La Ville devait élargir le débat et procéder à une étude de dix secteurs propices à des fins de conservation. Les auteurs, la firme Dimension Environnement, y concluent qu’on peut construire dans ce boisé à la limite du parc même si, dans les faits, il sert de zone tampon au parc de conservation.

Or, Dimension Environnement a déjà réalisé plusieurs mandats locaux pour les urbanistes de la firme Fahey & Ass., qui a réalisé elle-même plusieurs mandats pour des promoteurs immobiliers locaux, indique une communication de Michel Desgagné, responsable des communications pour le Parti montarvillois (opposition). Et Fahey & Ass. aurait aussi embauché en 2006 Dimension Environnement pour son client d’alors, le sénateur Massicotte, et sa propriété du Bois des Hirondelles. La Ville de Saint-Bruno aurait aussi pour sa part non seulement embauché Dimension Environnement pour savoir ce qu’il faut protéger dans le périmètre urbain, mais elle aurait embauché quelques mois plus tard un urbaniste-conseil, Bruno Bergeron, de la firme Fahey pour élaborer son nouveau plan d’urbanisme. Or cet urbaniste aurait aussi pour client le sénateur Massicotte.
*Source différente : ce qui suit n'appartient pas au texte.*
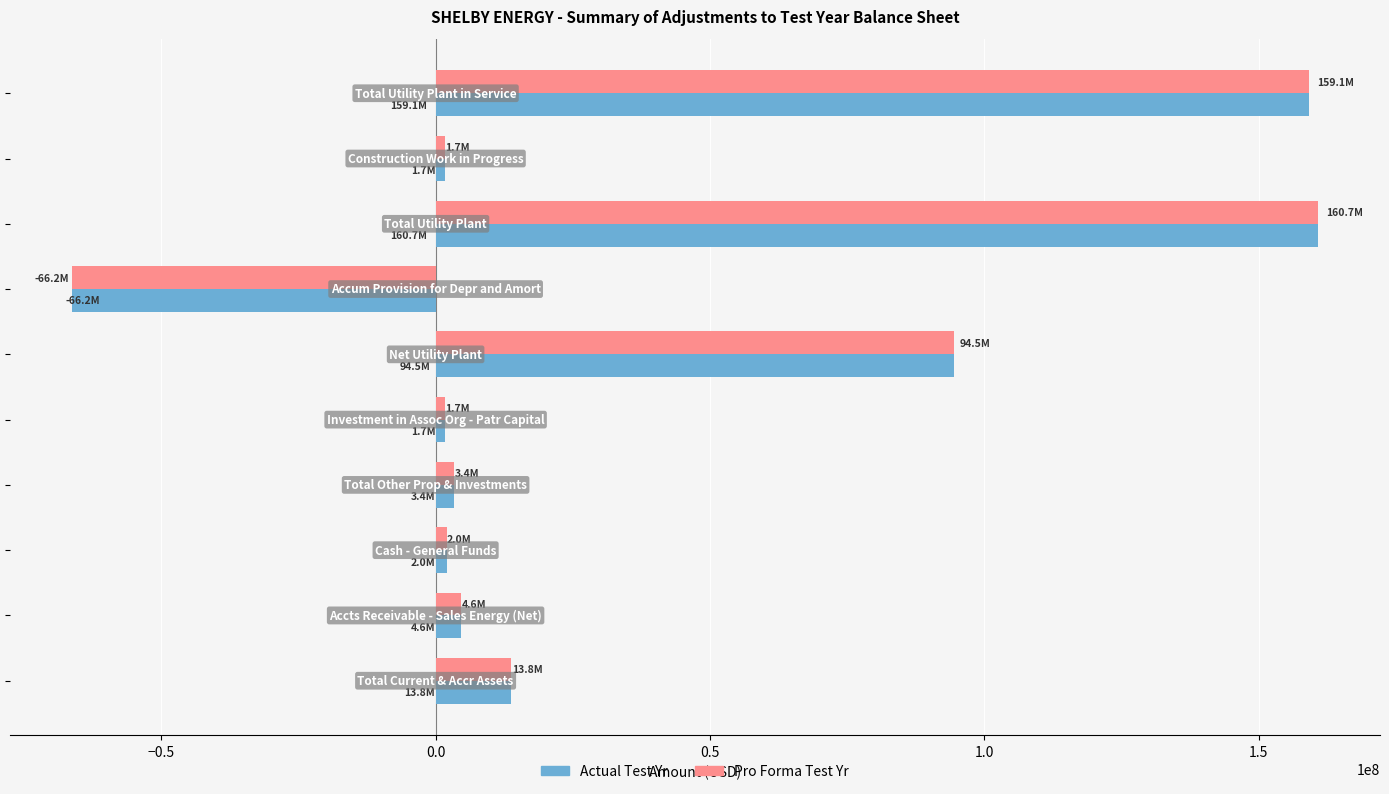

What is the average value of the Pro Forma Test Yr series?

37531524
Le maire de Saint-Bruno, Claude Benjamin, rétorque que ces décisions d’embauche ont été prises par des fonctionnaires indépendants — on croît rêver! — et dans le cadre d’appels d’offres en vue d’identifier le plus bas soumissionnaire. Argument fallacieux entre tous, car un appel d’offres devrait avoir comme première condition l’absence de conflit d’intérêts, réel ou apparent, question de crédibilité pour tout processus transparent. Le parti d’opposition a donc adressé une plainte à Québec, sans doute dans un sursaut d’idéalisme…

Le maire Benjamin devait aussi invoquer Canards illimités à l’appui des conclusions de Dimension Environnement. Mais Canards illimités a totalement démenti avoir accordé à ce dossier la moindre attention, et encore moins un appui!
Des chercheurs de l’UQAM et de l’Université Laval ont pour leur part récemment écrit au ministre Pierre Arcand, titulaire du MDDEP, et au ministre Laurent Lessard, des Affaires municipales, pour faire appel à leur sens des responsabilités dans cette affaire.

Construire des maisons à la limite d’un parc compromet, disent-ils, son intégrité et sa mission: cette zone tampon est essentielle, selon toutes les études sur la question, et une saine planification urbaine ne peut en faire fi. Le projet résidentiel dans le Boisé des Hirondelles participe, à leur avis, à une destruction des derniers boisés et milieux humides de la grande région de Montréal parce que dans ce cas, comme dans les autres, les gouvernements municipaux et québécois ont cédé leur mission de protection de la biodiversité aux promoteurs, spéculateurs et entrepreneurs privés.

«Dans un territoire aussi fragmenté et perturbé que la grande région métropolitaine de Montréal, chaque milieu humide et chaque boisé constituent une assurance supplémentaire de maintien de la biodiversité de la région pour les générations futures», écrivent ces chercheurs.

Espérons que la consultation publique, qui s’amorce la semaine prochaine sur le Plan de conservation des milieux naturels de Saint-Bruno, élargira la vision à long terme des élus de cette ville.